Reproduce the listing below word for word, from the line containing "At which category" through its final line, inclusive. Leave out the picture.

++++ DATASET RECORDS ++++

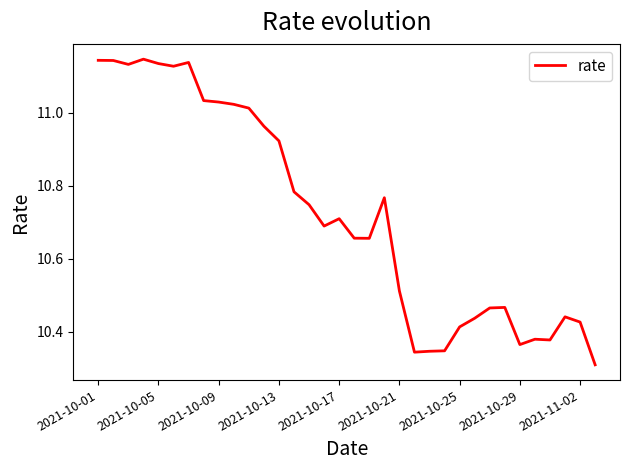

What is the difference between the maximum and minimum values?

0.8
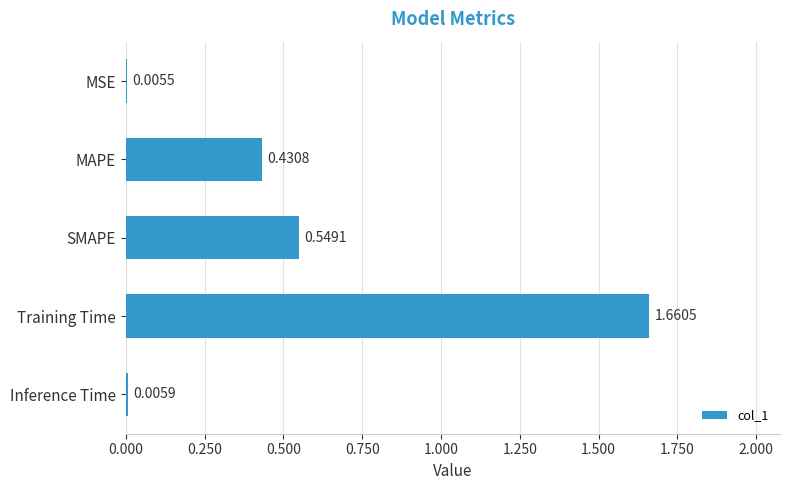

Which has a higher value, MAPE or MSE?

MAPE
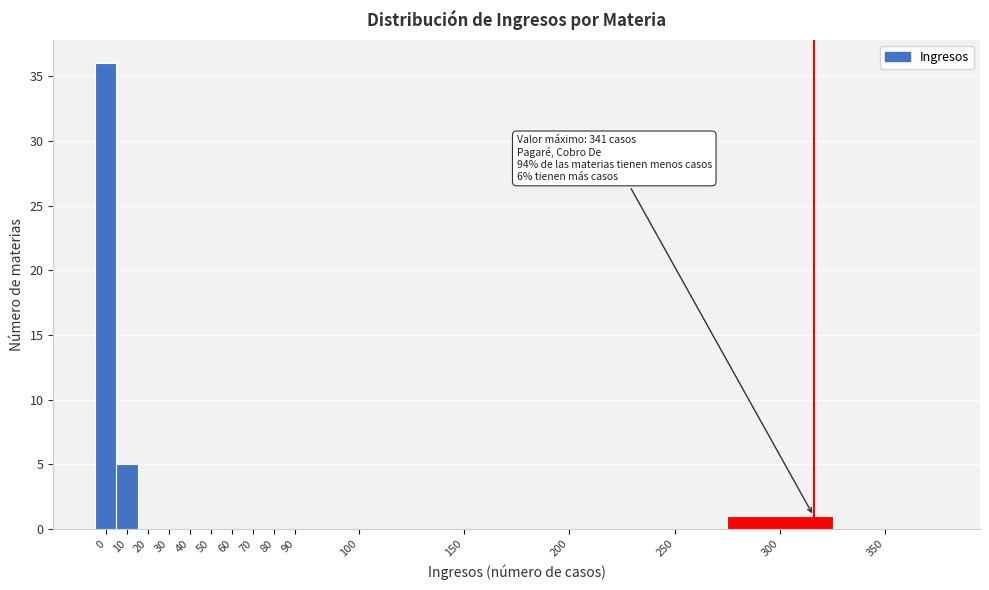

Reading left to right, what are all the values shown in this chart?

0=36	10=5	20=0	30=0	40=0	50=0	60=0	70=0	80=0	90=0	100=0	150=0	200=0	250=0	300=1	350=0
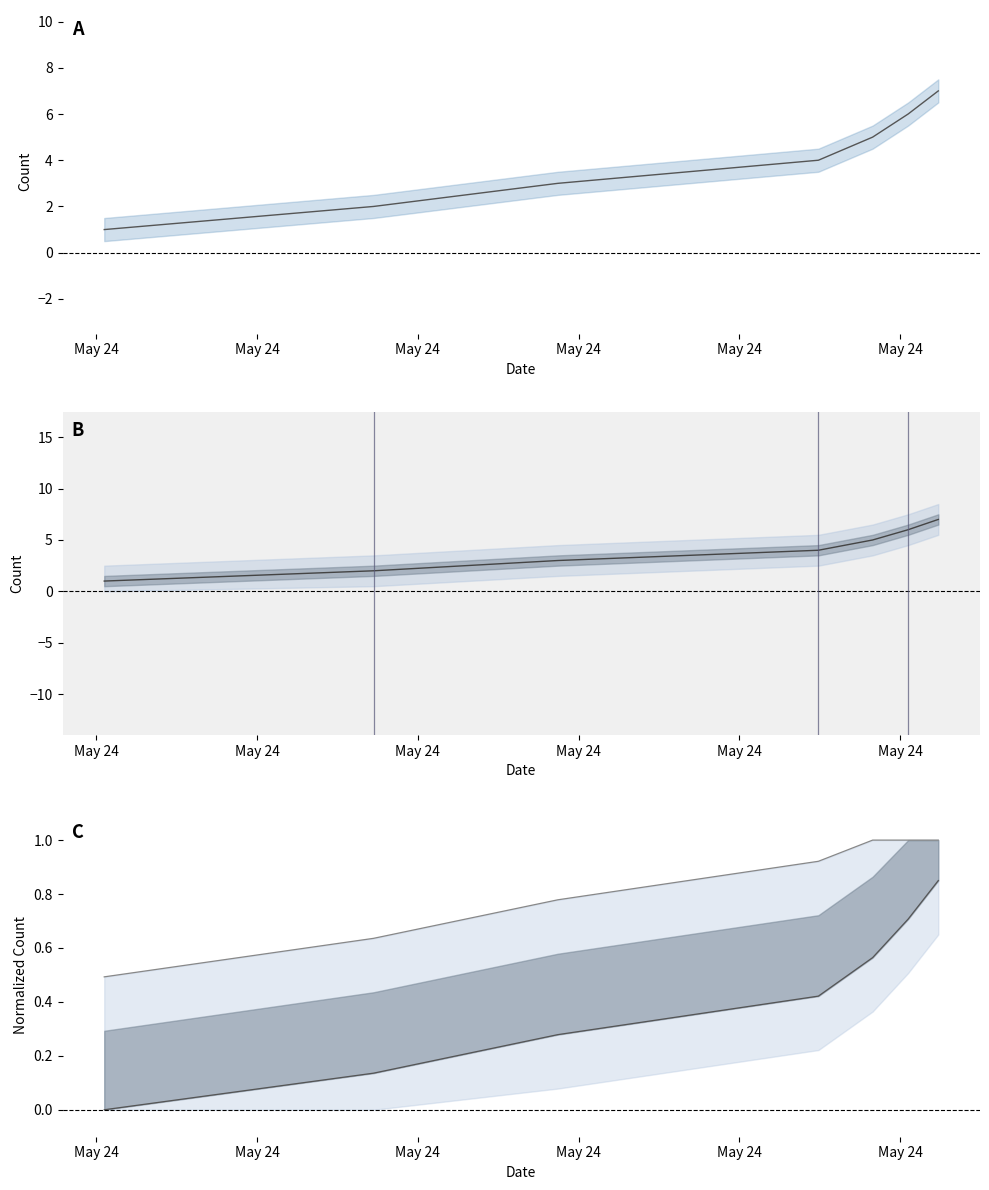

What is the difference between the maximum and minimum values in the upper series?

0.5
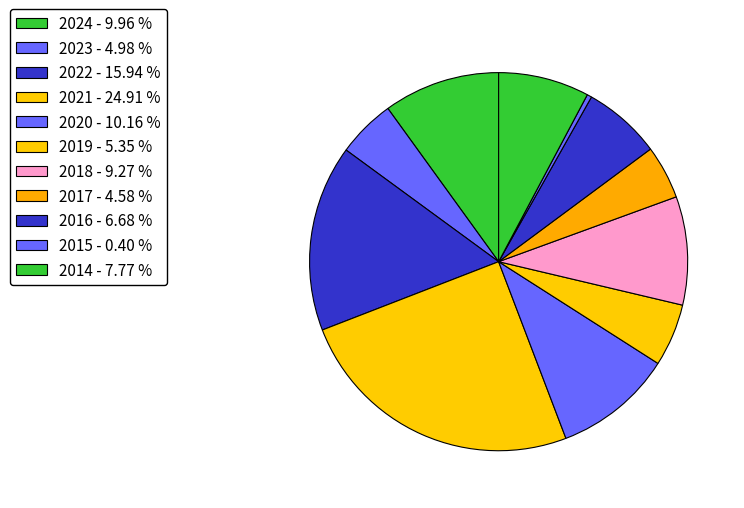

How many slices are in this pie chart?

11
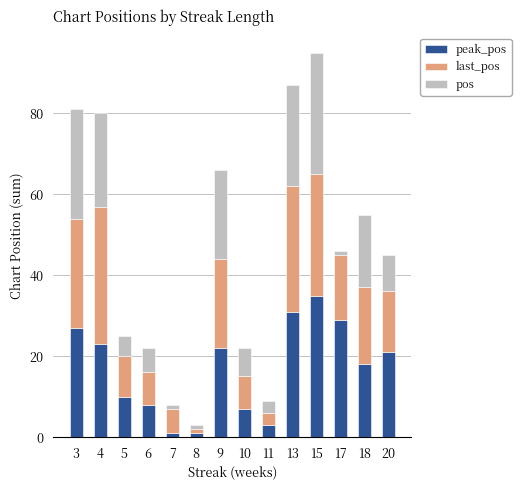

At which category is the sum across all series the highest?

15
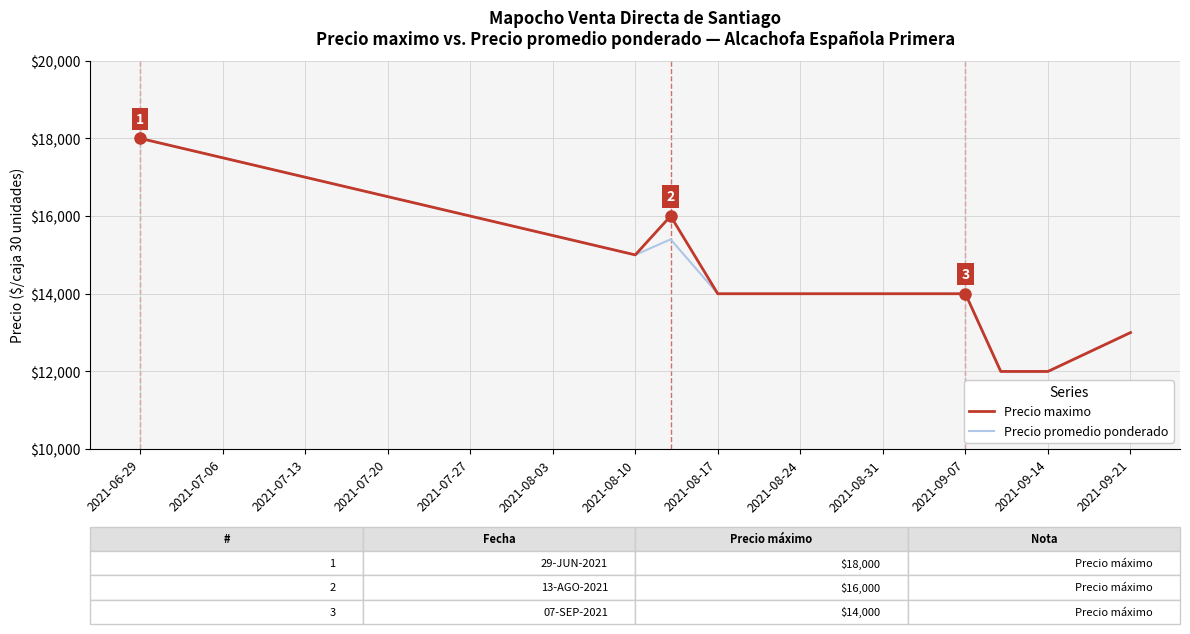

What is the minimum value shown in the chart?

12000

++++

TASK SOLUTION:
At which category is the sum across all series the highest?

15

What is the minimum value shown in the chart?

12000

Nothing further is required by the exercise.